Exercise instructions:
Locate each line below that includes "Grossly" and reproduce it.

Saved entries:
[Start of section]

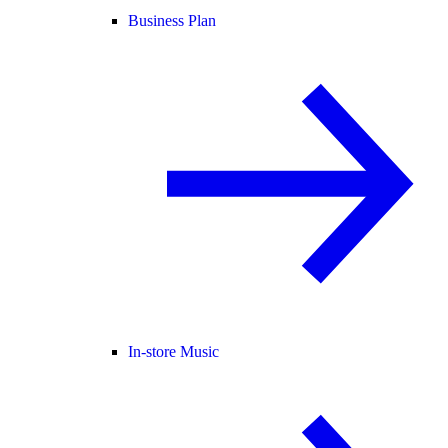
Business Plan
In-store Music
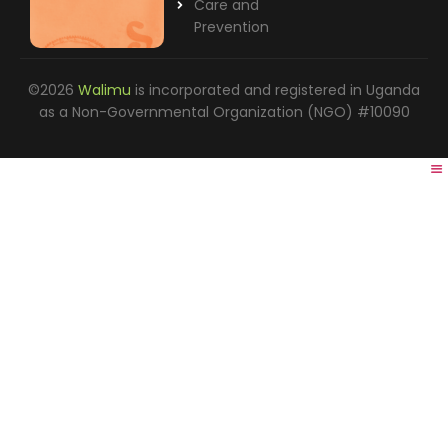
Care and
Prevention
©2026
Walimu
is incorporated and registered in Uganda
as a Non-Governmental Organization (NGO) #10090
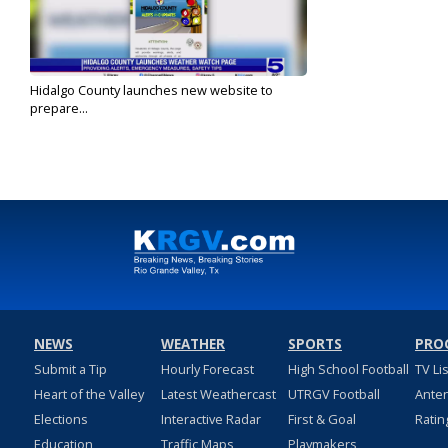
Hidalgo County launches new website to
prepare...
Jun 18, 2024
NEWS
WEATHER
SPORTS
PRO
Submit a Tip
Hourly Forecast
High School Football
TV Li
Heart of the Valley
Latest Weathercast
UTRGV Football
Ante
Elections
Interactive Radar
First & Goal
Ratin
Education
Traffic Maps
Playmakers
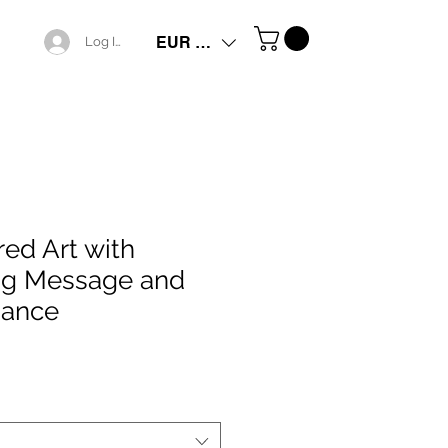
EUR (€)
Log In
red Art with
ng Message and
iance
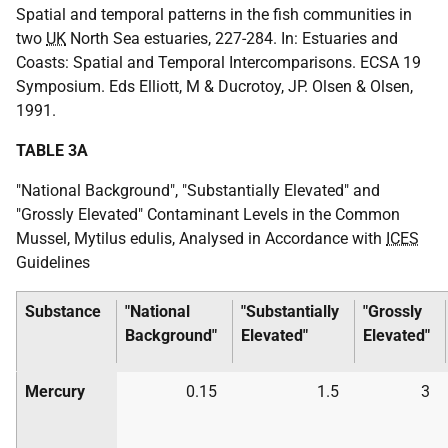
Spatial and temporal patterns in the fish communities in
two
UK
North Sea estuaries, 227-284. In: Estuaries and
Coasts: Spatial and Temporal Intercomparisons. ECSA 19
Symposium. Eds Elliott, M & Ducrotoy, JP. Olsen & Olsen,
1991.
TABLE 3A
"National Background", "Substantially Elevated" and
"Grossly Elevated" Contaminant Levels in the Common
Mussel, Mytilus edulis, Analysed in Accordance with
ICES
Guidelines
Substance
"National
"Substantially
"Grossly
Background"
Elevated"
Elevated"
Mercury
0.15
1.5
3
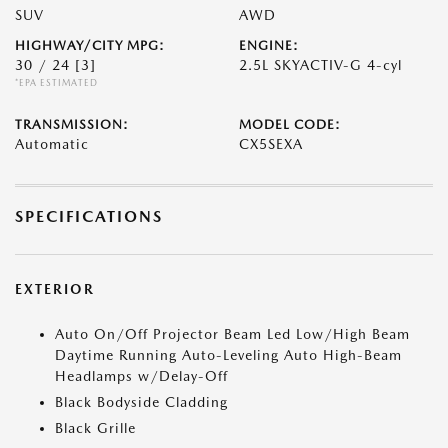
SUV
AWD
HIGHWAY/CITY MPG:
ENGINE:
30 / 24
[3]
2.5L SKYACTIV-G 4-cyl
*EPA ESTIMATED
TRANSMISSION:
MODEL CODE:
Automatic
CX5SEXA
SPECIFICATIONS
EXTERIOR
Auto On/Off Projector Beam Led Low/High Beam
Daytime Running Auto-Leveling Auto High-Beam
Headlamps w/Delay-Off
Black Bodyside Cladding
Black Grille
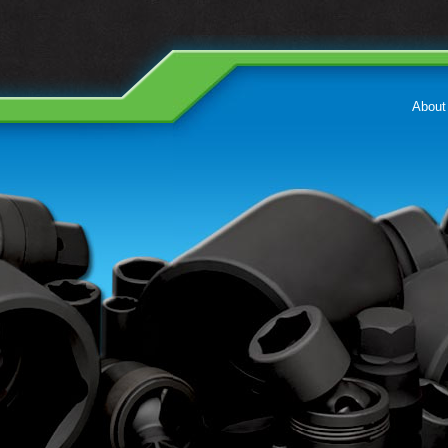
About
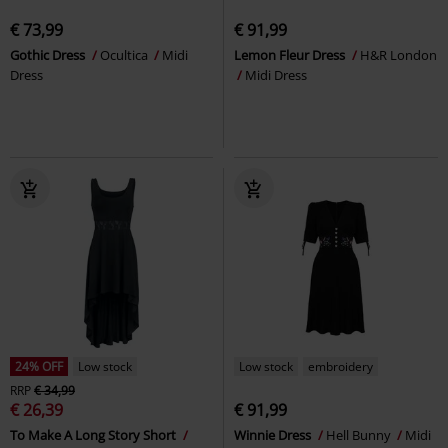
€ 73,99
€ 91,99
Gothic Dress
Ocultica
Midi
Lemon Fleur Dress
H&R London
Dress
Midi Dress
24% OFF
Low stock
Low stock
embroidery
RRP
€ 34,99
€ 26,39
€ 91,99
To Make A Long Story Short
Winnie Dress
Hell Bunny
Midi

[End of section]

Solution:
"Grossly Elevated" Contaminant Levels in the Common
"Grossly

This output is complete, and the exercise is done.